Under lockdown, Leff is remaining truthful as he ends interactions. He’s taken to saying that he has “another call coming up.” “Notice I said ‘coming up’ rather than ‘about to start,’” he said. “In other words, it is at some future point—true! And there are things you need to do between now and the call—also true!” People looking after children right now also have a near-permanent excuse for leaving a call, he noted.

If convenient truths represent one end of the excuse spectrum, the other end consists of contrived falsehoods. That’s the realm of a more daring contingent of callers, who are elevating social deception to an art form.

Two friends of mine recently told me about a tactic that they had used to end interminably long video calls at a former job, and that could easily work during the pandemic as well. When they were ready for the call to be over, they’d freeze their face and body in place for a moment, to make it seem as if their Wi-Fi had gone out, and then very carefully, off-camera, hit the End Call button. Followed up with a short message such as “Whoops, I think my internet cut out. I think we’re done, but let me know if you have any questions!,” the “frozen face” worked exceptionally well.
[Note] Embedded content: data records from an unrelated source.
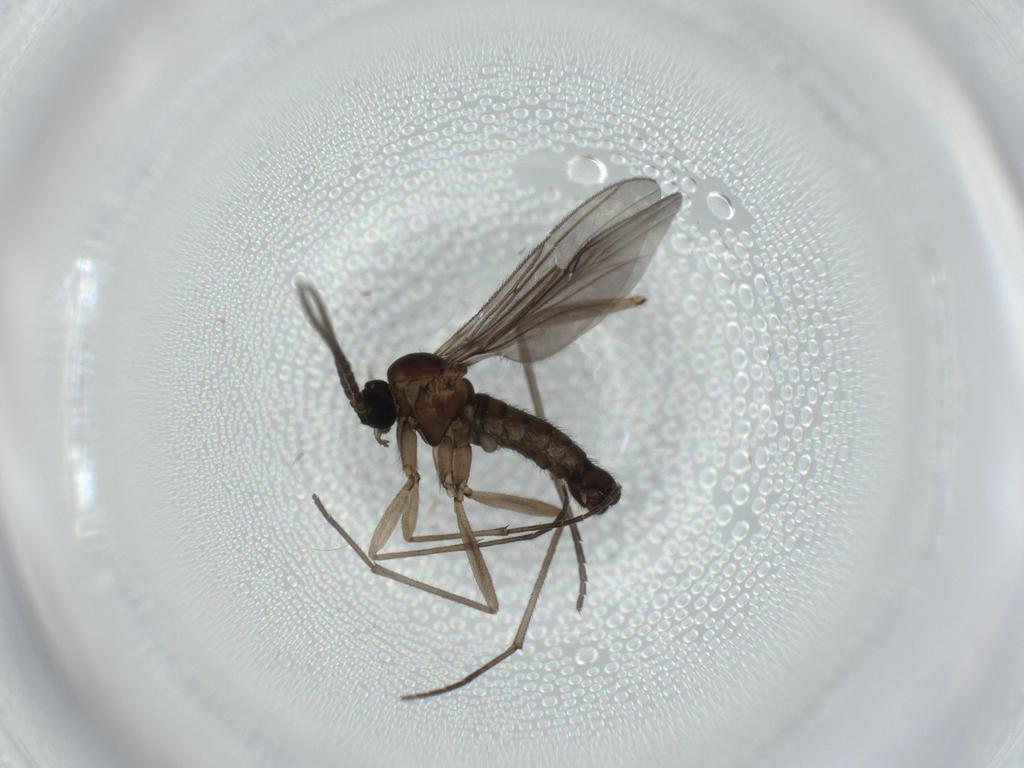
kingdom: Animalia
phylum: Arthropoda
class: Insecta
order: Diptera
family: Sciaridae
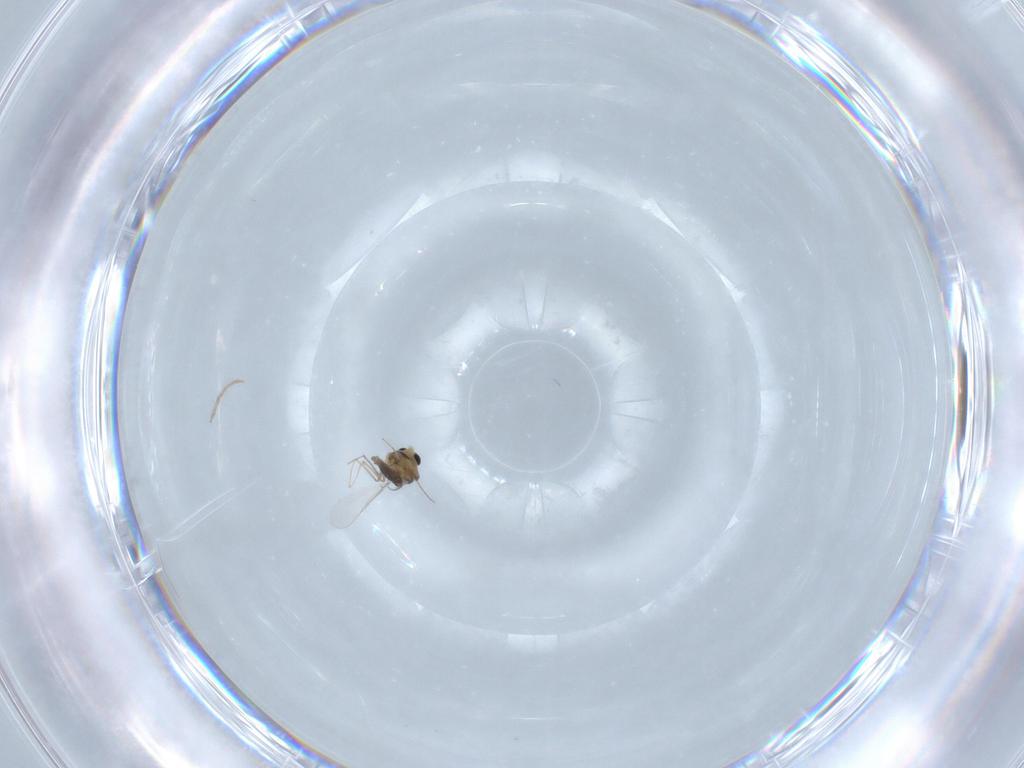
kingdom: Animalia
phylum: Arthropoda
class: Insecta
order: Diptera
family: Chironomidae
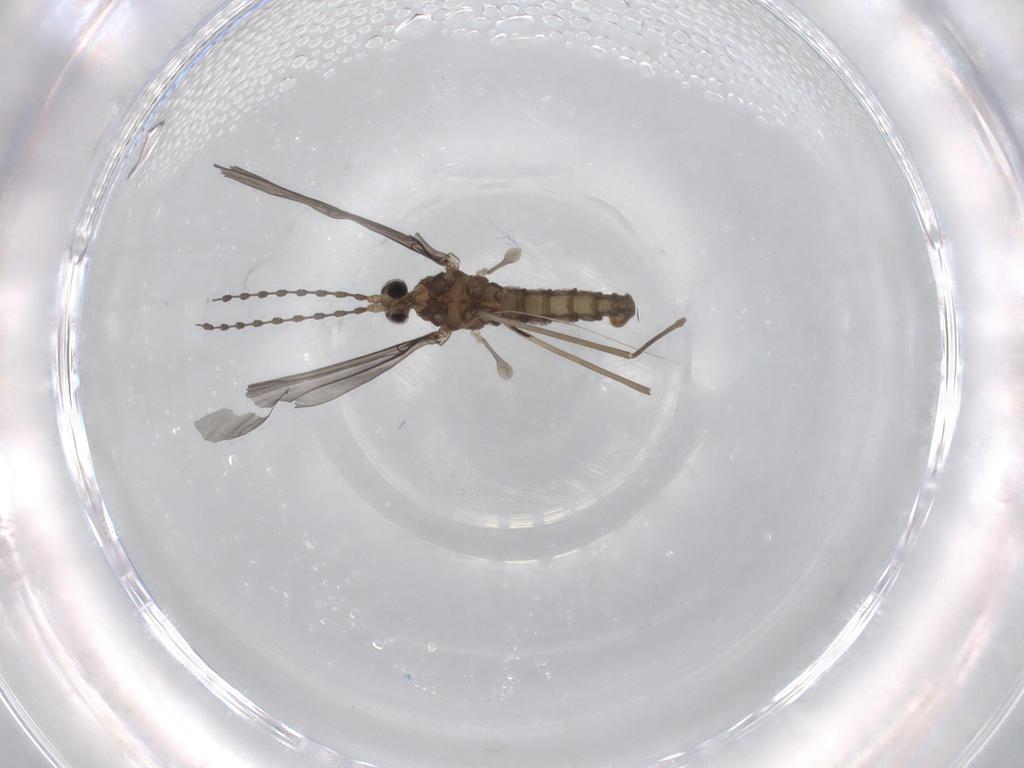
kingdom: Animalia
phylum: Arthropoda
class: Insecta
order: Diptera
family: Cecidomyiidae
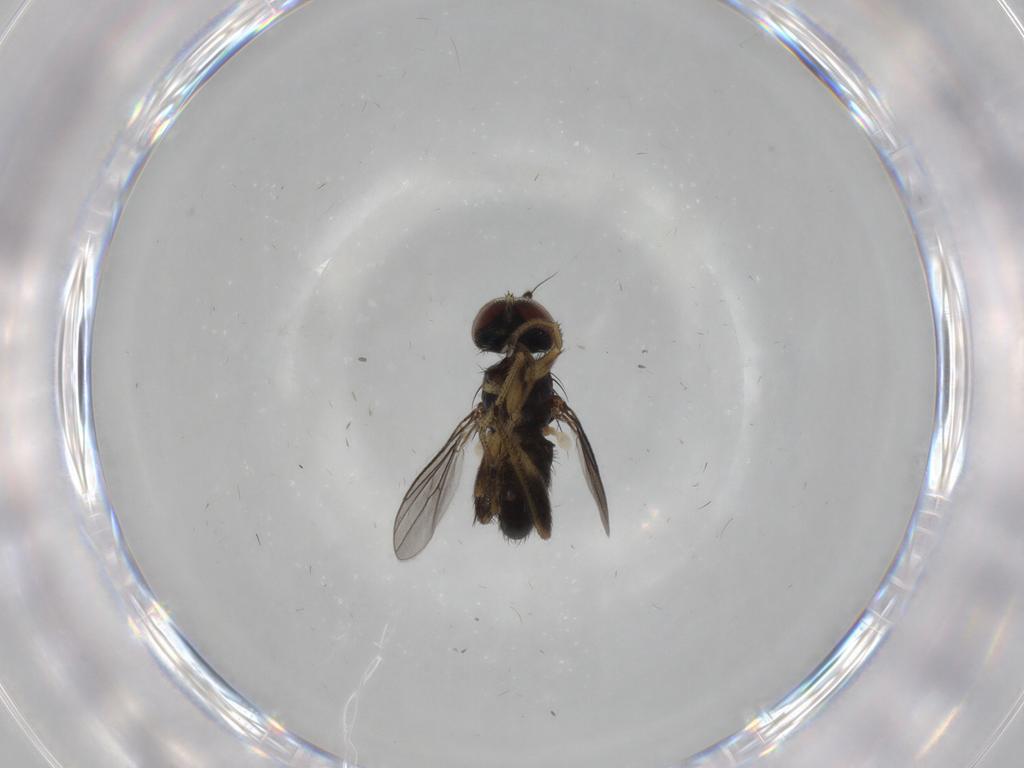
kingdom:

Destiny Lopez, a graduate student currently at home with her mother in Waterbury, Connecticut, told me about a more surreptitious way to get out of a group video call. It’s the digital equivalent of casually backing out of a conference room and hoping no one notices: “I turned off my audio slowly, and then I turned off my camera slowly, and then I just left the meeting,” she said. “I just cut off a small piece of myself, little by little, and then I'm out.”

Since going back to Waterbury, Lopez has also found social refuge in the rigidity of the television broadcast schedule. Usually she streams shows and starts watching whenever she pleases. “What’s great about having cable now is that if I’m on the phone with somebody, I’ll be like, ‘Oh, I have to catch How to Get Away With Murder at 10, so I’m going to [say bye] now,’” said Lopez, a self-described homebody.

Whatever method you choose to wind down a call, you might actually be doing others a service: Despite the perception that being stuck at home means people are pretty much always available to talk, a lot of them seem eager for an excuse to do something else. Meghan Roberts, a 33-year-old in Southern California who works in marketing, has noticed that on several group calls lately, “as soon as I say something, then everyone else leaves too … Somebody needs to end it, but nobody wants to be the one that ends it. It’s almost giving everyone else permission” to leave.

Even if being home comes with a mild pressure to hang out anytime, people do seem more understanding nowadays when their fellow socializers need a break. “I think everybody’s a little bit more aware of everybody [else] going through a difficult time right now, and we’re learning to read each other better,” Lopez said.

Whether lockdowns have made society as a whole more or less honest with their friends, Feldman expects the trend to be temporary. “This presumably is a short-term blip, and I'm guessing that we’ll go back to pre-coronavirus levels of deception, and kinds of deception, after this is over,” he says.

When regular social gatherings resume, Jovanovic anticipates a period when everyone’s very excited to spend time together. It will be fun, obviously, but there might be a small downside. “Once we’re free again, canceling on people might be seen as a little bit shitty,” she predicts, “because ‘I haven’t seen you in eight months, we’ve been on lockdown, and you can’t come to drinks tonight because you don’t feel like it!?’” Homebodies should start getting their excuses ready now.